L'histoire :
Immense entreprise, « La Fabrique » écrase la ville du poids de ses cheminées gigantesques, qui crachent à longueur de journée le poison de sa surproduction : peu importe la pollution extérieure, pourvu que le bureau du chef d’entreprise soit débarrassé du moindre recoin poussiéreux. Le Patron est ainsi et il dirige avec un inégalable talent ce petit paradis capitaliste dans lequel on surveille de près la courbe des bénéfices. Quand ces derniers faiblissent, on cherche la solution pour économiser un petit million d’euros par mois : suppression du poste de PDG (ce qui suffirait largement) ? Sympa, ce genre d’humour, pense le Patron lorsque son comptable évoque la solution. Non, le plus sérieux serait de procéder à un providentiel dégraissage massif. Dans une telle hypothèse, que les plus trouillards soient rassurés : l’idée de plonger une partie de l’effectif dans une cuve d’acier en fusion, pour éviter le paiement des indemnités de licenciement, ne traversera jamais son brillant esprit. Il serait en effet trop couteux de maintenir de l’acier à de telles températures pendant un laps de temps trop important…
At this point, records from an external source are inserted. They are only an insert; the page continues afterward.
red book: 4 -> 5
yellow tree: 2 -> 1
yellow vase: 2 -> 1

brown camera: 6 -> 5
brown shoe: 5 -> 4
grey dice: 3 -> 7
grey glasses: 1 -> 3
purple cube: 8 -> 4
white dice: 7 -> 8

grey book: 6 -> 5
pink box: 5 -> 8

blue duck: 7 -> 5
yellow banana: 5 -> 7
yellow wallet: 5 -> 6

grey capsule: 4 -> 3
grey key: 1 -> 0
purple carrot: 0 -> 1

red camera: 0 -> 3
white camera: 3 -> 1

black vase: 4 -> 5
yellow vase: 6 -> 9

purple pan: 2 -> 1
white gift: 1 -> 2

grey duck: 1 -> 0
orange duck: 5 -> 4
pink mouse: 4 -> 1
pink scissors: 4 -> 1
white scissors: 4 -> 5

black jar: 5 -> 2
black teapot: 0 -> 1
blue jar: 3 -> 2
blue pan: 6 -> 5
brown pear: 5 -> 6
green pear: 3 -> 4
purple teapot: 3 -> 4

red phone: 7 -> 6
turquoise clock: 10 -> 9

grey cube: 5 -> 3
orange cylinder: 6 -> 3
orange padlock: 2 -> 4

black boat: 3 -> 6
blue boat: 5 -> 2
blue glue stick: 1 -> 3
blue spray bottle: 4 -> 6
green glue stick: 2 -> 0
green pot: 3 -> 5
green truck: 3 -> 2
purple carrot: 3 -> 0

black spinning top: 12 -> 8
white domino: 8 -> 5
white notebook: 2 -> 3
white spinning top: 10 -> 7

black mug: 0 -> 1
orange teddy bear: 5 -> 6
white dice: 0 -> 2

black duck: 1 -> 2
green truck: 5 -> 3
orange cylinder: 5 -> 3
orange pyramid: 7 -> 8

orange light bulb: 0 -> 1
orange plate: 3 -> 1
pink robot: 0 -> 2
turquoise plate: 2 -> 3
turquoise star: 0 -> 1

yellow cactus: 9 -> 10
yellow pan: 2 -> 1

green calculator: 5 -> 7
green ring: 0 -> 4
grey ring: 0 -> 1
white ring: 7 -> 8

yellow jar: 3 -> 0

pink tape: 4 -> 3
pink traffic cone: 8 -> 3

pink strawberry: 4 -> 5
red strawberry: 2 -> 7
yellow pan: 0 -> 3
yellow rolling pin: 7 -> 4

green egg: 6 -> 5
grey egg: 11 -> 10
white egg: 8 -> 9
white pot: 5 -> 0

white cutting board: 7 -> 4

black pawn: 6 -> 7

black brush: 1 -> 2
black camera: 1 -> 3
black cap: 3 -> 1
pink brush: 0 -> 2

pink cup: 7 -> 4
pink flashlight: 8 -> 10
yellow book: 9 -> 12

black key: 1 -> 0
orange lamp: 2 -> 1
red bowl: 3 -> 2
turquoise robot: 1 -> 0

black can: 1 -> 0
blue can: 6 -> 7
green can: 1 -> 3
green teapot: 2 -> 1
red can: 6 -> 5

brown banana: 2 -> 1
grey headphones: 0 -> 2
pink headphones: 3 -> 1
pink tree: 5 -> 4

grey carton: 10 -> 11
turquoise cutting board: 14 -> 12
Ce qu'on en pense sur la planète BD :
Grinçant comme une porte dont les gonds sont définitivement fâchés avec la burette d’huile, piquant comme le hérisson qui s’ébroue après sa douche matinale ou acide comme un citron, l’album des lorrains Peb et Fox débarque à point nommé dans une période où les excès du capitalisme sont pointés du doigt. Soyez tout de même tranquillisés, vous ne tiendrez pas entre vos douces mimines un de ces brulots incandescents qui tente de vous endoctriner ou de vous faire la leçon, mais simplement un ouvrage à l’humour corrosif dont l’objectif est de vous distraire avant tout. Sur le rythme d’un gag par planche, nous voici accompagnant « Le Patron », totalement déshumanisé, (normal : c’est une souris !) qui fait avaler, à longueur de planches, des couleuvres ou des pilules grosses comme des roues de camions à ses employés, partenaires économiques, chefs d’états ou autres paillassons, sur lesquels ils s’essuient les pieds allègrement. Vous l’aurez compris, il s’agit de grossir le trait, de montrer du doigt jusqu’à l’absurde, pour interpeller un chouya en surfant avec talent sur la vague du rire second degré. Les 2 compères réussissent plutôt bien ce difficile exercice et l’on se surprend à sourire de ces situations pas si éloignées que ça de la réalité. Le dessin simplissime aux couleurs unies donne au graphisme un aspect enfantin qui assoit le parti-pris de ne pas vouloir se prendre au sérieux. Une intention salvatrice qui soulage nos petits cerveaux gavés par cette fameuse crise conjuguée à tous les temps.